44. Blaze
BLAZE
Shadow Division.
The words settled over the farmhouse like another storm entirely.
Flick stood beside me, frozen, while rain hammered the roof overhead.
Wolf folded his arms slowly.
“I’ve heard rumors.”
Trigger looked offended.
“Why do I never hear the cool rumors?”
“Because you’d immediately tell everyone.”
“Fair.”
Rook ignored both of them.
His attention stayed fixed on the folder sitting on the kitchen table.
Water dripped steadily from his black jacket while lightning flashed through the windows behind him.
The man looked carved from war.
Calm.
Controlled.
Deadly.
And somehow that made me trust him more.
Because men who stayed calm around monsters usually knew how to kill them.
Ava stepped closer carefully.
“How much do you know about Mercer?”
Rook’s steel-gray eyes shifted toward her.
“Enough.”
Not enough for me.
“What’s Shadow Division?” Flick asked quietly.
Every person in the room looked toward her instantly.
Rook’s expression softened slightly.
Not much.
Just enough to notice.
“Officially?” he said calmly. “It doesn’t exist.”
Trigger muttered:
“Fantastic. Secret death squad. Love that for us.”
Wolf elbowed him lightly.
Rook continued like Trigger hadn’t spoken.
“Shadow Division handles threats too politically dangerous for normal channels.”
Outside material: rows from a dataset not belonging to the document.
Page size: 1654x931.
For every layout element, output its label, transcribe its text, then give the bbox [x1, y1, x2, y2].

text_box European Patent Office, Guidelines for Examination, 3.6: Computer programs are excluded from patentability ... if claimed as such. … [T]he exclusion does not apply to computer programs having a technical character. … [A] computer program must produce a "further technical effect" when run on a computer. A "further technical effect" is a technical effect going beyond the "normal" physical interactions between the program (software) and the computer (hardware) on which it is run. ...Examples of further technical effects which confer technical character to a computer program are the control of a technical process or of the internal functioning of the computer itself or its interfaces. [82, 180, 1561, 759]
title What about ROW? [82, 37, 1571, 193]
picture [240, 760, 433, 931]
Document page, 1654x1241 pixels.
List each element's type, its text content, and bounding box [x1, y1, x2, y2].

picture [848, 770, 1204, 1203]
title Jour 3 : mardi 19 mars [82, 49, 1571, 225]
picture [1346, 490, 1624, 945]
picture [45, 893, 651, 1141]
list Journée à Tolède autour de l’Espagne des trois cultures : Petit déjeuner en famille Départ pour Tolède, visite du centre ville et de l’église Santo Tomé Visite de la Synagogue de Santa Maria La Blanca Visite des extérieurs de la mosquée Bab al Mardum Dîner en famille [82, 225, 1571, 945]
A cold feeling settled in my chest.
Mercer.
Holy Hell.
Flick looked overwhelmed now.
And honestly?
I couldn’t blame her.
Two days ago she was hiding from killers.
Now she was standing in a farmhouse listening to a ghost-operator talk about covert divisions inside the government.
No wonder she looked shaken.
I moved closer automatically.
My hand finding the small of her back.
Grounding her.
Grounding me too.
Rook noticed.
Of course he noticed.
Men like him noticed everything.
“You care about her,” he said to me quietly.
Not teasing.
Not mocking.
Just observation.
I looked straight at him.
“Yes.”
No hesitation.
None.
Beside me, Flick’s breath caught softly.
Rook studied both of us for one long second.
Then nodded once like something suddenly made sense.
“That explains Mercer.”
Silence hit the room instantly.
Wolf frowned.
“What’s that supposed to mean?”
Rook opened the folder slowly.
Photographs.
Documents.
Names.
Bank records.
Surveillance stills.
The senator’s face appeared over and over across classified pages.
But not alone.
Different men.
Different countries.
Different operations.
My stomach turned colder with every image.
“This isn’t revenge anymore,” Rook said quietly.
No.
It was bigger than that.
A lot bigger.
Rook slid one photograph across the table toward us.
A younger Mercer.
Standing beside armed men near shipping containers.
Children visible in the background.
Flick inhaled sharply.
“Oh my God…”
“The senator’s son wasn’t just laundering cartel money,” Rook continued calmly. “He was helping move human cargo across borders.”
Rage exploded hot inside my chest instantly.
The same kind of rage I felt in Juárez.
The kind that made men dangerous.
“He inherited the operation after Juárez,” Rook continued. “Mercer buried it politically and expanded it privately.”
Wolf’s expression darkened.
“How long?”
“Years.”
Trigger stared at the file.
“So Mercer basically turned himself into a cartel with better lawyers.”
“More or less.”
Ava looked sick now.
“Why wasn’t he stopped?”
Rook’s eyes lifted slowly.
“Because people inside federal systems protect him.”
The room fell silent again.
And suddenly Flick’s father made perfect sense.
The fear.
The paranoia.
The hidden evidence.
He discovered something enormous.
And it got him killed.
Flick’s voice shook beside me.
“You think Mercer murdered my father?”
Rook didn’t answer immediately.
That silence was answer enough.
My hand tightened instinctively against Flick’s back.
She leaned into me slightly.
Tiny movement.
But it nearly destroyed me anyway.
Because after sixteen years apart?—
she still trusted me when she was afraid.
Rook closed the folder slowly.
Then looked directly at me.
“Mercer knows one thing about you, Blaze.”
I held his gaze.
“What?”
Rook’s expression hardened.
“He knows you’d burn the world down for her.”
The room went quiet.
Because everybody knew it was true.
Then Rook delivered the line that changed everything again:
“So Shadow Division is going to make sure you don’t have to.”